Da die Bundesregierung verständlicherweise damit ausgelastet ist, diesen Missstand umgehend zu beheben, möchte ich sie entlasten und hiermit meinem Entwurf für eine Gesetzesnovelle vorstellen. Abbrüche werden legal, daher auch nicht mehr im Strafrecht geregelt. Doch übernehmen wir der Einfachheit halber die altbekannte Ziffer 218.

§218 Schangerschaftsabbruch (neu)

  1. Wer eine Schwangerschaft abbrechen will, muss dafür angemessene Unterstützung und medizinische Betreuung erhalten.
  2. Wer eine Schwangerschaft abbrechen will, ist verpflichtet, sich zeitnah um eine Terminierung zu bemühen. Ebenso muss diese zeitnah zur Verfügung gestellt werden.
  3. Eine Freiheitsstrafe von sechs Monaten bis zu fünf Jahren ist die Strafe, wenn eine Person

1. eine Abtreibung gegen den Willen der*des Schwangeren vornimmt oder

2. leichtfertig die Gefahr des Todes oder eine schwere Gesundheitsschädigung der*des Schwangeren verursacht. Dies ist ebenfalls gegeben, wenn diese Gefahr durch mangelnde Ausbildung zustande kommt, haftbar sind dann die Ausbildungsstätten. Medizinische Universitäten sind daher verpflichtet, umfassende Lerneinheiten zu Schwangerschaftsabbrüchen zu unterrichten. 

(4) Bei jedem Schwangerschaftsabbruch muss eine Hebamme gestellt werden, die Vor- und Nachsorge übernimmt und bei Wunsch der*des Abtreibenden auch eine Hausabtreibung durchführt.
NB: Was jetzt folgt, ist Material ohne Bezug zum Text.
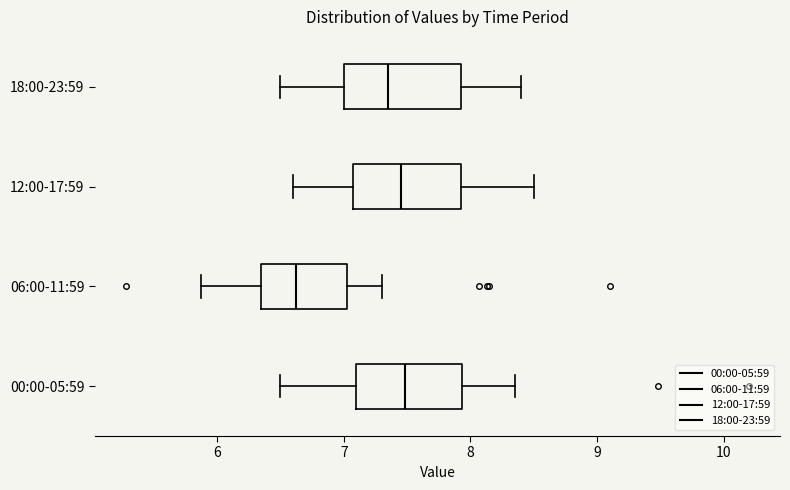

Where is the right edge of the box for 00:00-05:59 on the x-axis? The values are not printed on the chart, so give them approximately, as read against the axis.

7.9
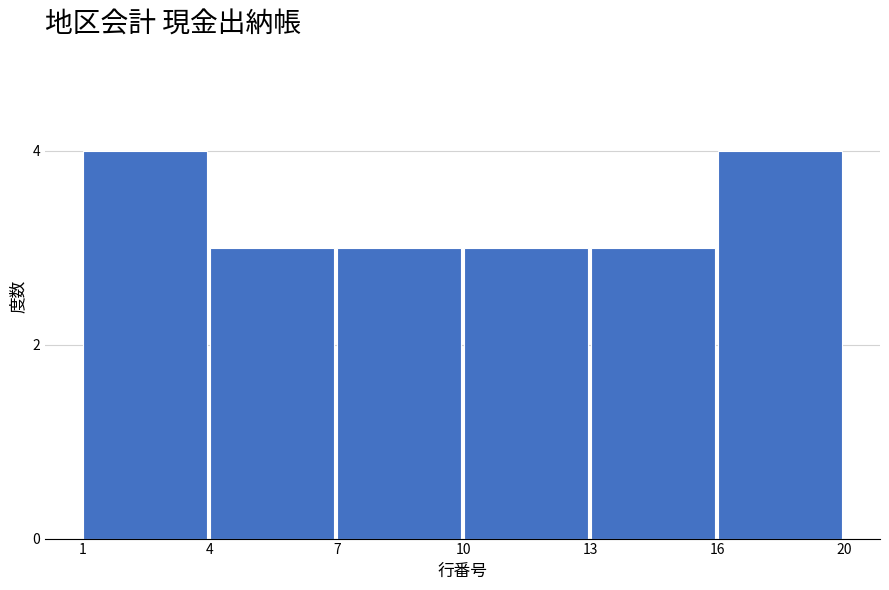

Reading right to left, transcribe all the data shown in this chart.

4	3	3	3	3	4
Da es gegen die Sorgfaltspflicht verstößt Patient*innen nach einem solchen Eingriff alleine zu lassen, ob dies in Anspruch genommen wir, ist dem Ermessen der*des Abtreibenden überlassen.

§ 218a besondere Notlagen
So eine*r Schwangere*r eine Schwangerschaft aus einer Notlage heraus terminieren will, müssen ihr*ihm alle möglichen Unterstützungen gegeben werden, die Schwangerschaft, so dies ihr*sein Wunsch ist, austragen zu können.

§219 Beratung
Ein*e Schwangere*r sollte umfassende Beratungs- und Unterstützungsangebote bekommen. Dabei steht der Wille und Würde der schwangeren Person im Mittelpunkt der Beratung. Die Beratung ist freiwillig.
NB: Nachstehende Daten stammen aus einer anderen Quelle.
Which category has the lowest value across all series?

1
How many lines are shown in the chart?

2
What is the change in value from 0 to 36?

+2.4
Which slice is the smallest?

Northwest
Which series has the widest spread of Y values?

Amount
§219a Informationen über den Schwangerschaftsabbruch

Informationen über Schwangerschaftsabbrüche – Methoden und Anbieter – sind für Gesundheitsämter und gynäkologische Praxen verpflichtend. Ausnahme sind Gewissensentscheidungen von Mitarbeiter*innen oder Ärzt*innen, doch dann ist das Amt oder die Klinik verpflichtet, Patient*innen an Kolleg*innen zu verweisen, die die Informationen zur Verfügung stellen. Selbstbestimmte Entscheidungen können nur auf Basis von umfasser Information erfolgen.